Хотела здесь остановиться, но не могу, продолжу: «Обидней же всего (хотя и вчуже) — что не в них дело. Не в Андреевой, не в Шилейко и не в письмах. Издательство, как вы понимаете, раскошелилось исключительно потому, что предыдущую жену Владимира Казимировича звали — Анна Андреевна. И тут есть два-три о ней упоминания да сколько-то записок от нее и к ней — главным образом про сенбернара Тапу. Ну, и предполагается, что, прояснив Шилейко как все-таки крупную фигуру фона, неугомонное наше ахматоведение уточнит какой-то блик на драпировке главной героини».

Последняя выписка: «И, по правде говоря, такая злость берет. Злость на всех, кроме разве сенбернара Тапы да грудного тогда составителя книги, — но в сущности — только на судьбу».

Вот эта человечность в книге С. Г. меня трогает больше всего. Потому что человечность нуждается в таланте (как и он — в ней). Голая человечность — что-то вроде нищенки на углу, с протянутой рукой.

И разве не она заставила извлечь из примечаний к переписке Чуковского и Оксмана текст выступления К. И. на съезде писателей и сличить его с письмом к Оксману и припомнить письмо самого Оксмана, где он называет своих обидчиков? И мы видим причудливую, болезненную для души, но необходимую для выживания позу, которую, как больной радикулитом, принимали они, бедные. Как им приходилось изворачиваться! А кто, как Оксман, не хотел, — сидел полжизни в лагерях, если вообще оставался в живых.

Привлекает в этой необычной прозе и неслыханное разнообразие сюжетов, диапазон их — от средневекового эпоса до журналистики наших дней. Великие писатели и писатели попроще, трагические эпизоды истории и фарсы, счастливый вымысел и нелепый, стихотворная лирика… Опять напрашивается цитата: «Автор, возвышаясь над героем, смотрит вам прямо в глаза».

Он не любит пошлости, ловит ее мастерски и виртуозно показывает, не любит дамскую прозу и замечательно определяет ее особенность, не любит мерзости [5] , не любит наукоподобного суррогата мысли, не любит второсортную литературу, каким бы успехом она ни пользовалась, любит Галича, В. М. Глинку, Я. С. Лурье, Мелихова, Оксмана, Политковскую, Травина, Туровскую, Хазанова, Шишкина, Фрезинского, Чуковского… Не подумайте, что я перечислила всех, — просто мне приятно заметить сходство, как в иных случаях приятно заметить разность.

Эта книга нужна, я думаю, всем. Писателям, чтобы знали, как надо писать и как не надо. Критикам, чтоб не увиливали от своих прямых обязанностей, от ответа: хорошо или плохо? И читателям.

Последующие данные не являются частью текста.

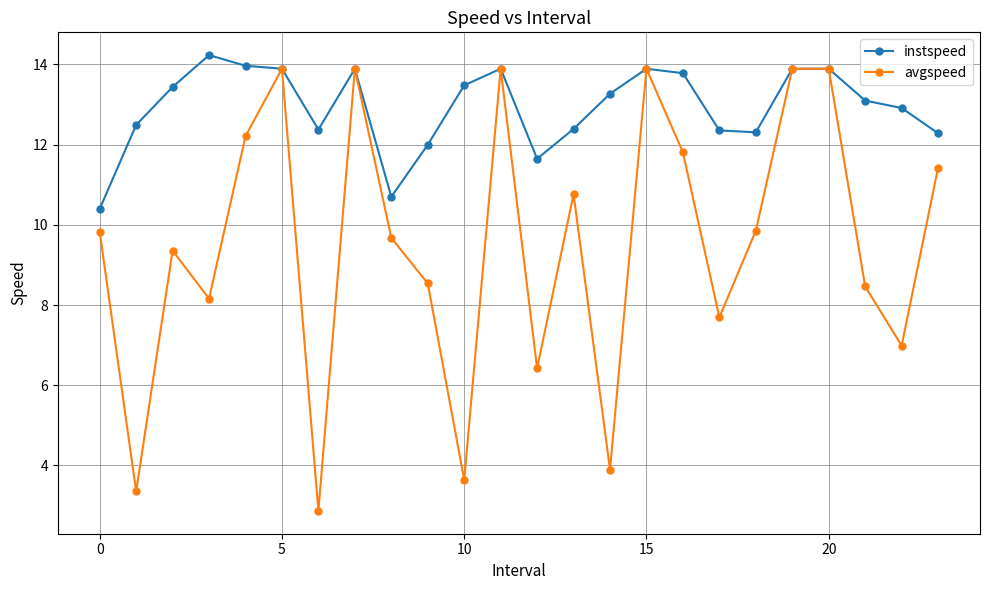

How many distinct data groups are displayed?

2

Нам нужен собеседник, знающий настоящую цену мысли, слову, долгу, типографской краске, человеческому достоинству, сюжету, композиции, счастью, стилю, профессионализму, смерти и бессмертию. И всему остальному. «С кем вы на рынок Торжковский идете, / кто эту жизнь комментирует вам?»

Елена НЕВЗГЛЯДОВА

Санкт-Петербург

 

[5] См.: Коняев Николай. Рубцовский вальс. Апология русской судьбы. М., 2005.